On aurait pu croire que l’opposition camerounaise est damnée. Que non ! Elle a choisi de s’auto-flageller. C’est un statut qui lui sied bien car elle est estampillée comme telle. Elle a choisi d’être enchainée et embastillée.
Nous aspirons à vivre en harmonie autour des règles communes définies par des institutions solides. Certes, elles sont confrontées à des intérêts divergents. La gestion de ces intérêts peut être une source de conflits ou d’antagonismes permanents. Il convient donc, pour l’intérêt supérieur de la nation, d’instaurer une démocratie qui permettra aux idées triomphantes de s’imposer par la voie des urnes.
Le jeu démocratique tire sa légitimité des élections qui réservent toujours des surprises. Les campagnes électorales libres permettent à chaque camp de s’exprimer, de présenter un programme de gouvernement et de faire adhérer librement le citoyen vers des hommes et femmes représentatifs.
Le pouvoir en exercice, qui est le résultat des urnes, doit être respecté et reconnu. Il est légitime et conduit une politique qui est majoritaire. Dans les démocraties, le suffrage universel permet des alternances. Le peuple juge, sanctionne et peut donner sa chance à une nouvelle équipe. C’est le jeu démocratique.
En Afrique subsahélienne, les pays d’expression française ont choisi une autre voie : celle des présidences à vie. Les raisons sont simples : s’éterniser au pouvoir par des élections truquées et dictées par l’ancienne puissance coloniale qui est la France. Le rôle de l’opposition devient quasi nul. Les hommes en exercice ont la caution de leur maître et écrasent sans état d’âme les oppositions « légitimes et majoritaires ».
Le cas du Cameroun.
La guerre d’indépendance a causé de nombreux dégâts matériels, humains et psychologiques au Cameroun. Le premier parti d’opposition, l’UPC (Union des Populations du Cameroun) présidé par le héros national, Ruben Um Nyobé, a été décimé. Les cadres qui ont échappé aux assassinats programmés par les colons se sont ralliés au pouvoir en place.

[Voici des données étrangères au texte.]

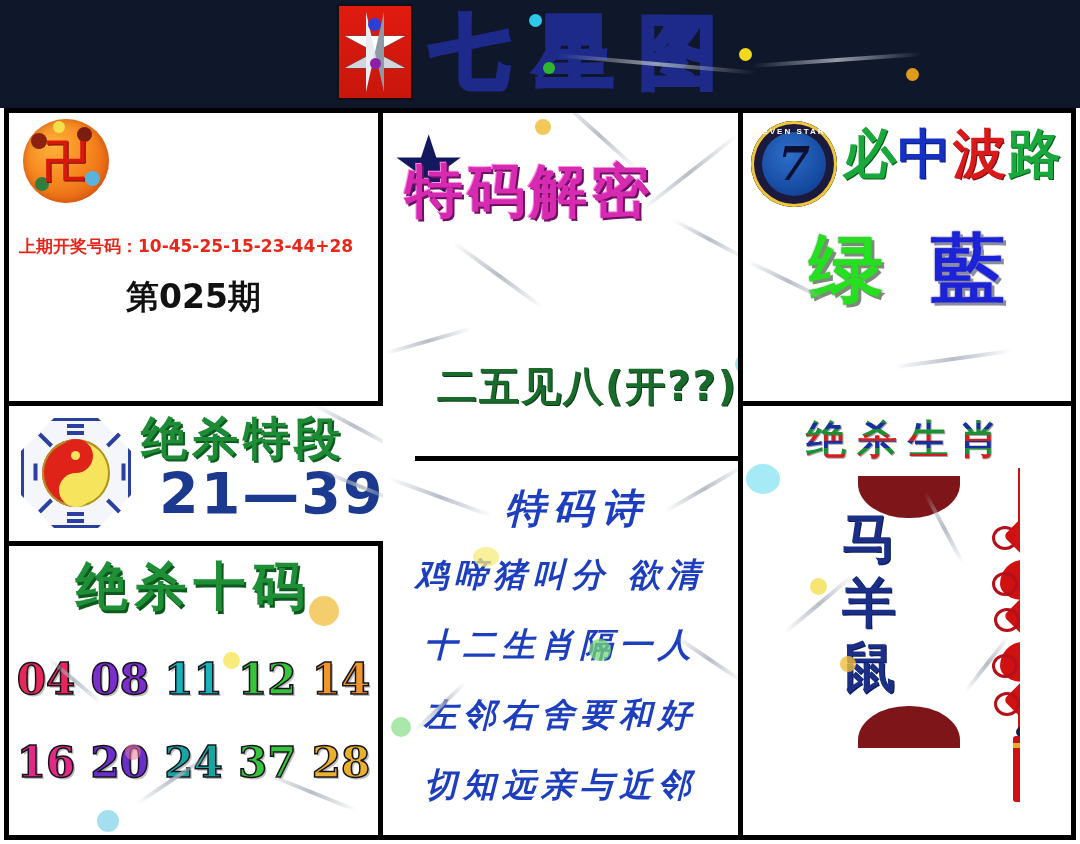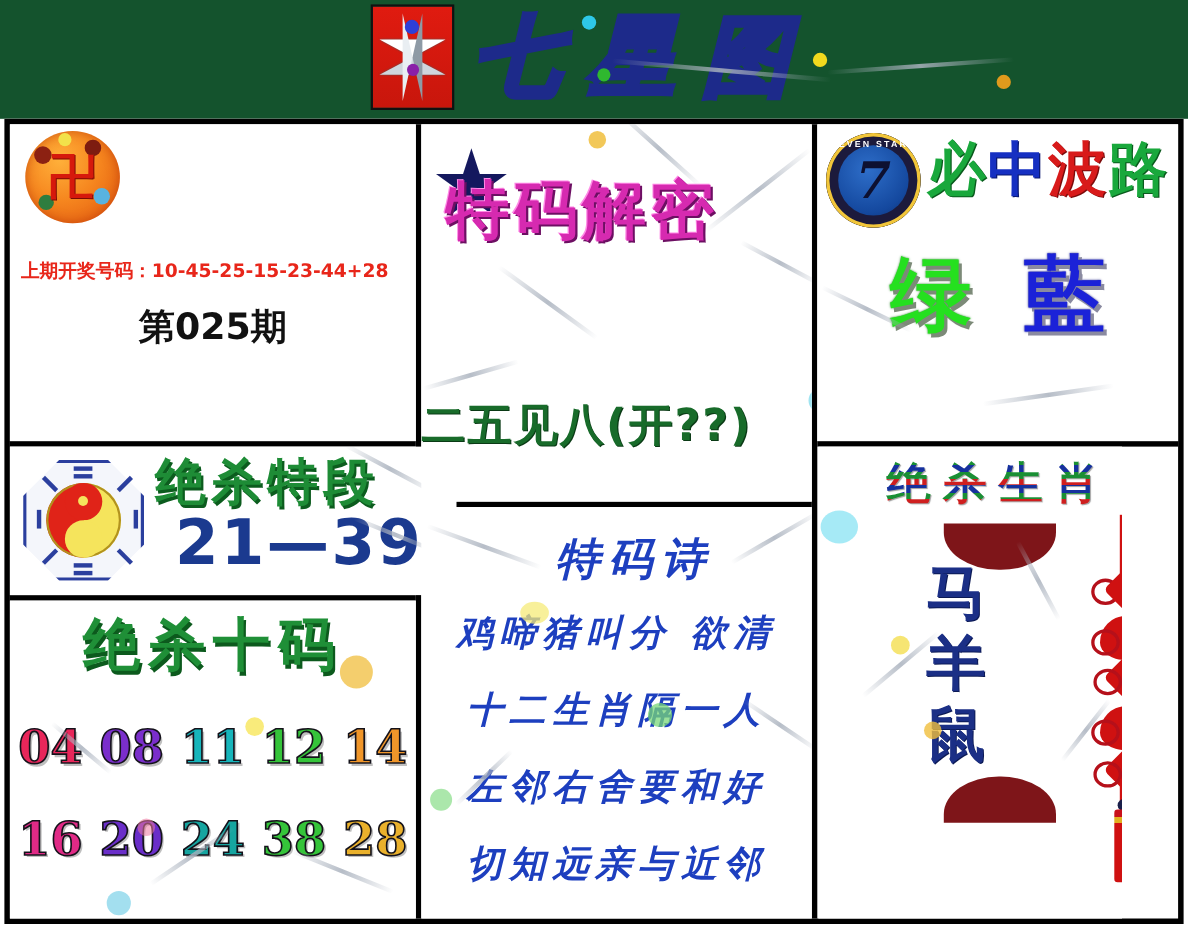--- a/index.html
+++ b/index.html
@@ -13,8 +13,7 @@
   
   .masthead{
     position:absolute;left:0;top:0;width:1080px;height:108px;
-    background:#14532d;
-    font-style:italic;
+    background:#0f172a;
   }
   .mast-inner{
     position:absolute;left:50%;top:2px;transform:translateX(-50%);

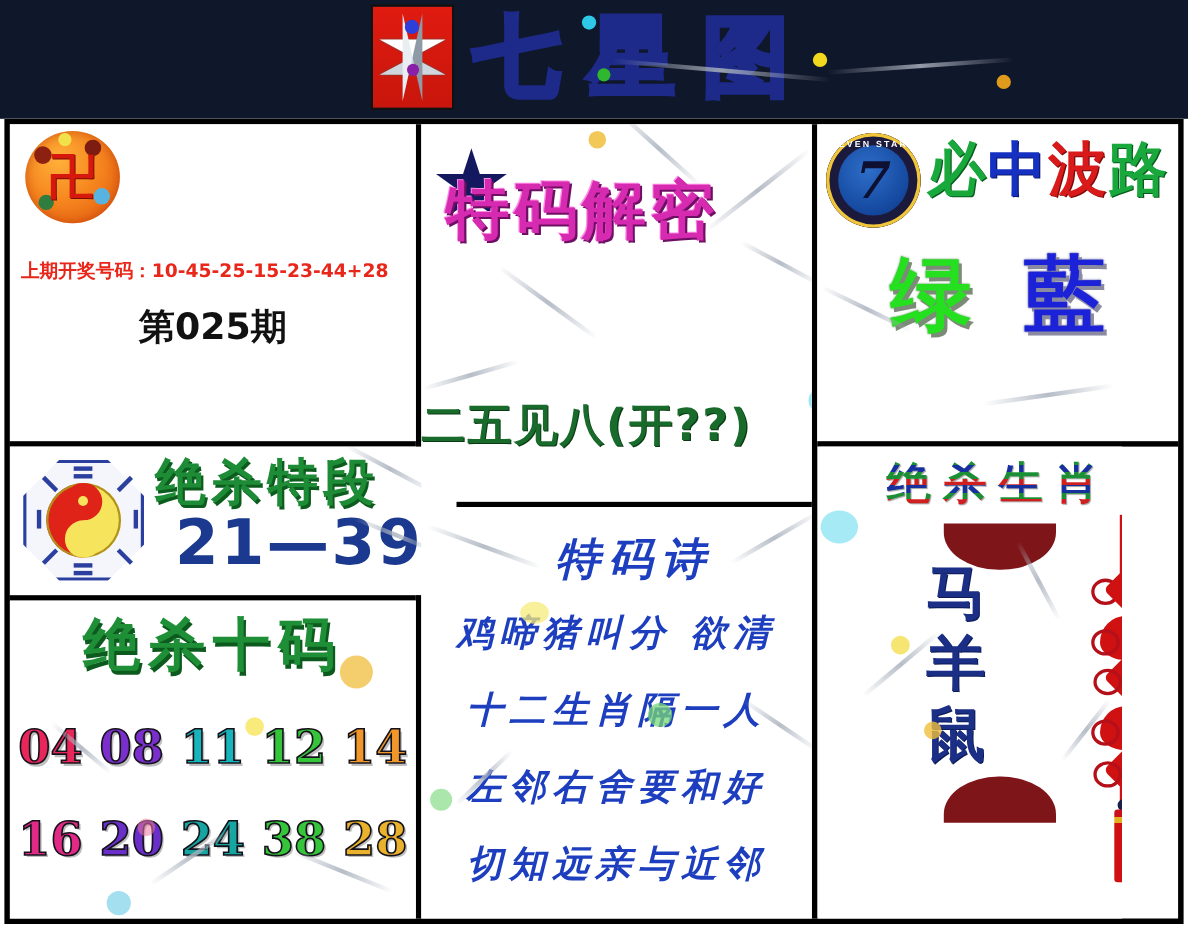--- a/index.html
+++ b/index.html
@@ -171,7 +171,7 @@
     white-space:nowrap;
   }
   .tm-hint{
-    position:absolute;left:0;top:246px;width:355px;text-align:left;
+    position:absolute;left:0;top:246px;width:355px;text-align:right;
     font-size:40px;font-weight:bold;letter-spacing:2px;
     color:#186b2a;text-shadow:1px 1px 0 #0a3a15;
     font-family:"DejaVu Sans","Liberation Sans",sans-serif;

Le combat n’a pas pour autant disparu. L’UPC a vu certains de ses cadres courageux battre campagne pour relever le défi et poursuivre la lutte pour la liberté et l’indépendance totale.
L’UPC est aujourd’hui un parti démembré. Ses cadres reconnus ont rejoint le RDPC (Rassemblement Démocratique du Peuple Camerounais) au pouvoir. D’autres continuent le combat à l’instar du Manidem et de ses affidés. Mais les trahisons ont toujours raison de leur unité.
Cette opposition, mal organisée, parfois honnie, affamée et à cours d’idées, ne supporte pas l’arrivée sur la scène politique de nouveaux partis plus dynamiques, mieux structurés, insoumis et jaloux de leur liberté. Elle scrute le moindre geste de la nouvelle vague « insolente et irrespectueuse » à l’instar du MRC (Mouvement Pour La Renaissance du Cameroun) présidé par Maurice Kamto.
À cours d’idée, la prétendue opposition est ringarde et incapable de se réinventer depuis des décennies. Elle pratique la politique de la terre brûlée. C’est elle ou rien. Tout nouvel opposant est mal venu. Elle veut que Maurice Kamto fasse acte d’allégeance à leurs partis moribonds. Elle en a besoin pour rebondir et devenir incontournable. Mais elle n’a pas de charisme.
Incapable de renouveler ses cadres, cette opposition s’est accommodée à la chienlit et combat par tous les moyens les nouveaux partis d’opposition. C’est une aubaine pour le pouvoir RDPC qui voit en elle un allié contre-nature pour vicier la nouvelle vague.
Tous ces pseudos opposants sont des pique-assiettes sans vergogne à la merci du pouvoir. Ils parcourent les plateaux de télévision et les radios très disponibles pour ostraciser la vraie opposition qui donne des sueurs froides au pouvoir en place.
Il ne faut point s’étonner que les adversaires de la vraie opposition, celle représentée par Maurice Kamto, ne sont autres que les réfractaires à l’alternance politique et en mal de reconnaissance. Le régime leur sous-traite alors le « sale boulot » de démolition de l’opposition avec l’appui et la bénédiction du parti-État RDPC.
Ce jeu de dupe n’échappe à personne. Il est la conséquence d’une pauvreté galopante qui a ruiné les esprits de ceux qui étaient censés représenter les dignes enfants de l’UPC. À la pauvreté matérielle s’est ajoutée la pauvreté d’esprit structurelle qui nous ramène à la métaphore de la grenouille cuite.
Oui, il faut l’admettre, le peuple a été conditionné pour supporter sans broncher la pauvreté et les inégalités criardes.
Maurice Kamto en a conscience. Sa résilience en fait une cible désignée du pouvoir.